--- Stored data ---

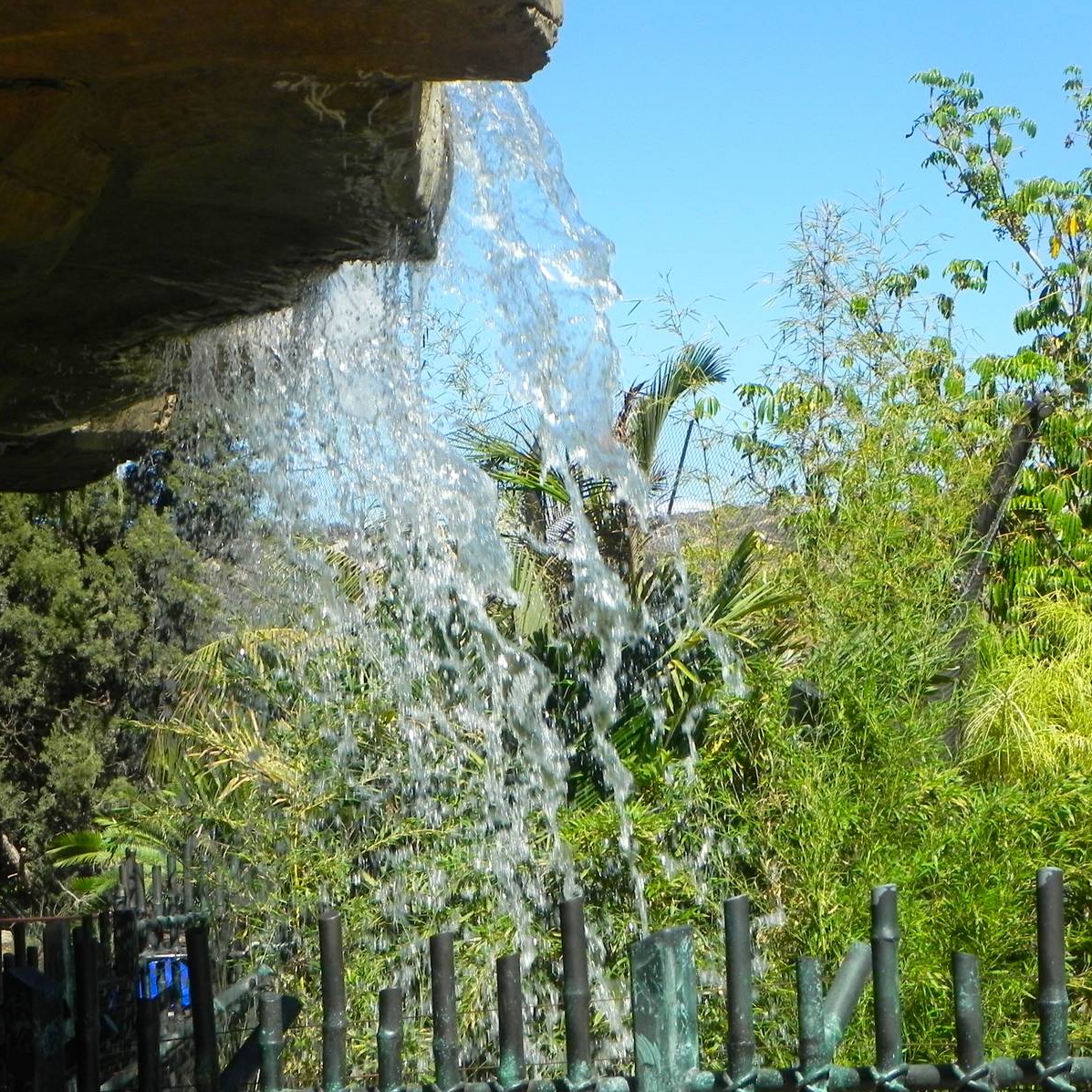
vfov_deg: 22.2
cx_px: 492
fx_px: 2784
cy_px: 546
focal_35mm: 78
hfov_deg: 22.2
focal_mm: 11.8
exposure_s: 1/333
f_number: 7.1
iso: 160
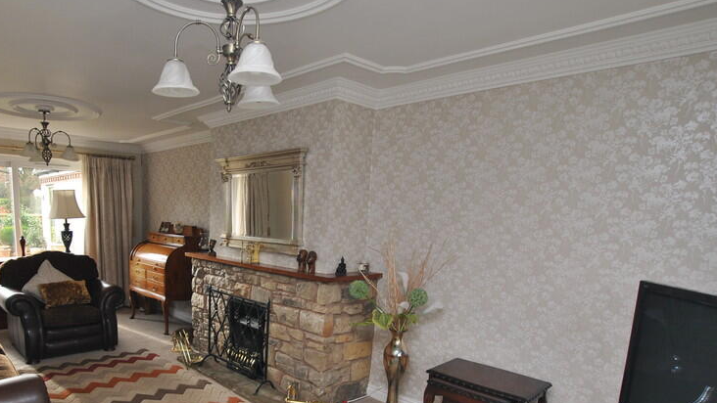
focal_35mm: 22
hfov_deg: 78.5
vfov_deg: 50.2
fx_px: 418
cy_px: 282
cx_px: 239
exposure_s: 1/60
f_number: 4
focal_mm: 10
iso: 200
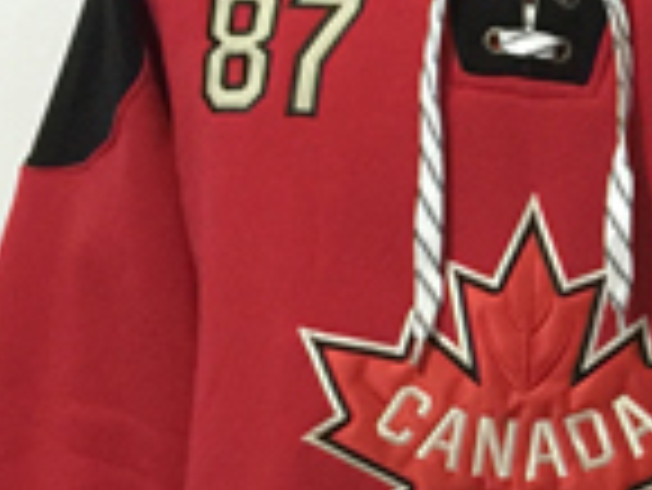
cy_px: 272
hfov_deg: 13.9
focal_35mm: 130
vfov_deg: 11.4
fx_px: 2451
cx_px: 1075
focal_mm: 4.15
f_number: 2.2
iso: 125
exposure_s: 1/8
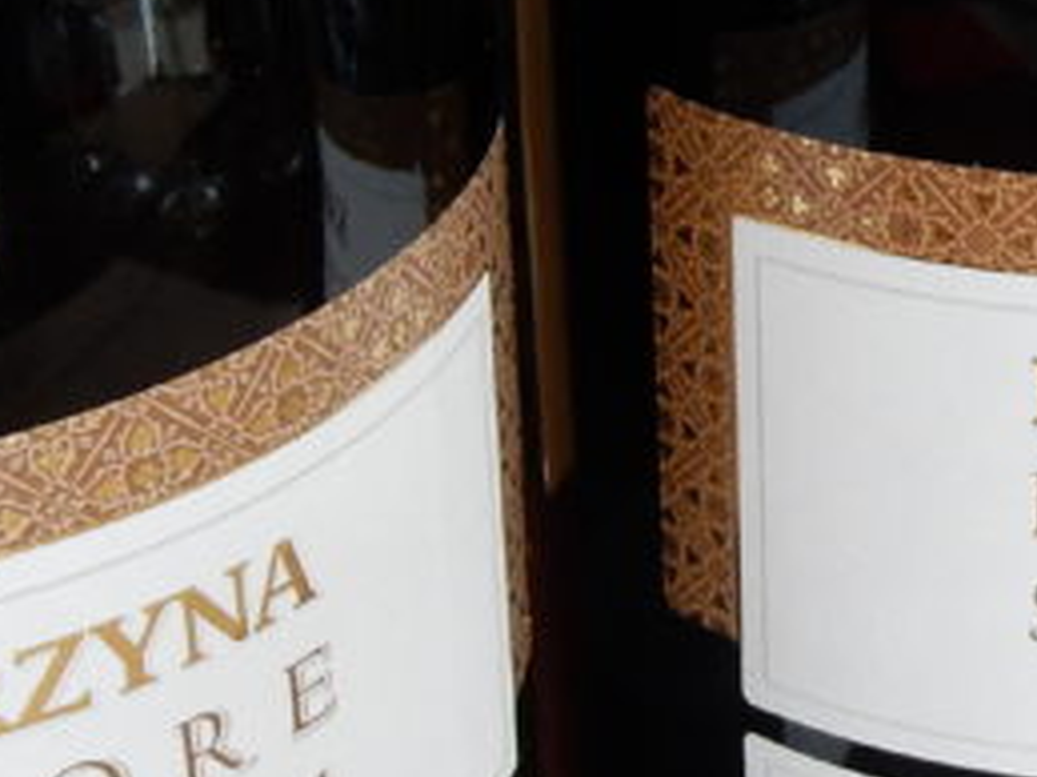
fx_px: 2964
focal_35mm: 99
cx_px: 869
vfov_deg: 14.9
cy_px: 256
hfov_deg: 19.6
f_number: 3.7
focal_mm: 4.5
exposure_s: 1/30
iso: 220
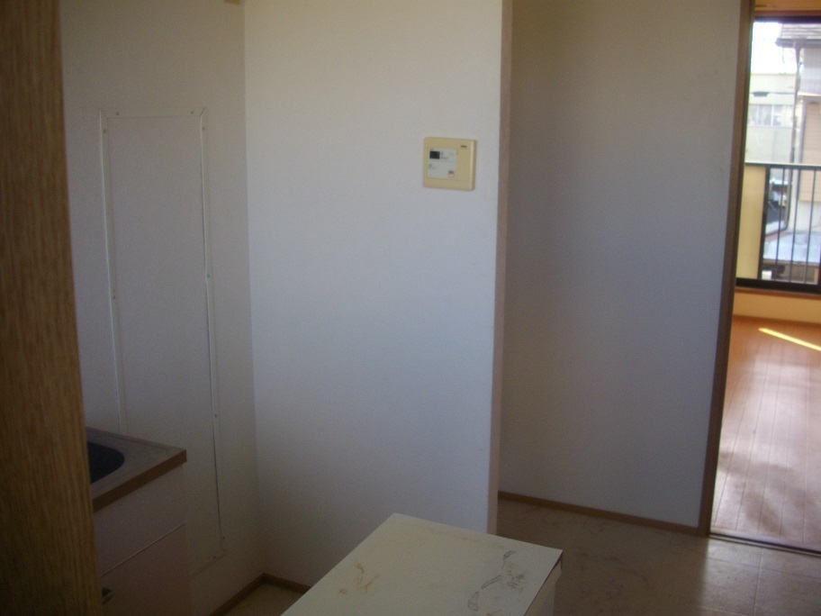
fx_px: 878
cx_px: 410
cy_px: 308
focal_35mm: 37
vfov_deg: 38.7
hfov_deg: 50.1
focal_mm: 6.2
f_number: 2.8
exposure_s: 1/125
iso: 100
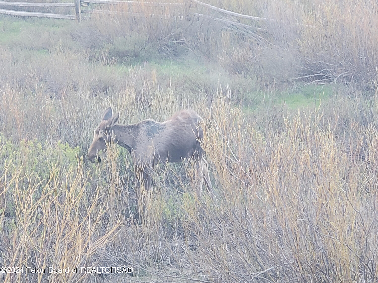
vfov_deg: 28.0
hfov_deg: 36.8
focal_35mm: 52
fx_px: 568
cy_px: 142
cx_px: 189
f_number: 2.09
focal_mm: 6
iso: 160
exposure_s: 1/30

---

*Prompt*. Begin at the top of the records above and retype each line exactly until the line containing "cx_px: 1075", which is included. Skip all pictures.

*Problem solution*.
vfov_deg: 22.2
cx_px: 492
fx_px: 2784
cy_px: 546
focal_35mm: 78
hfov_deg: 22.2
focal_mm: 11.8
exposure_s: 1/333
f_number: 7.1
iso: 160
focal_35mm: 22
hfov_deg: 78.5
vfov_deg: 50.2
fx_px: 418
cy_px: 282
cx_px: 239
exposure_s: 1/60
f_number: 4
focal_mm: 10
iso: 200
cy_px: 272
hfov_deg: 13.9
focal_35mm: 130
vfov_deg: 11.4
fx_px: 2451
cx_px: 1075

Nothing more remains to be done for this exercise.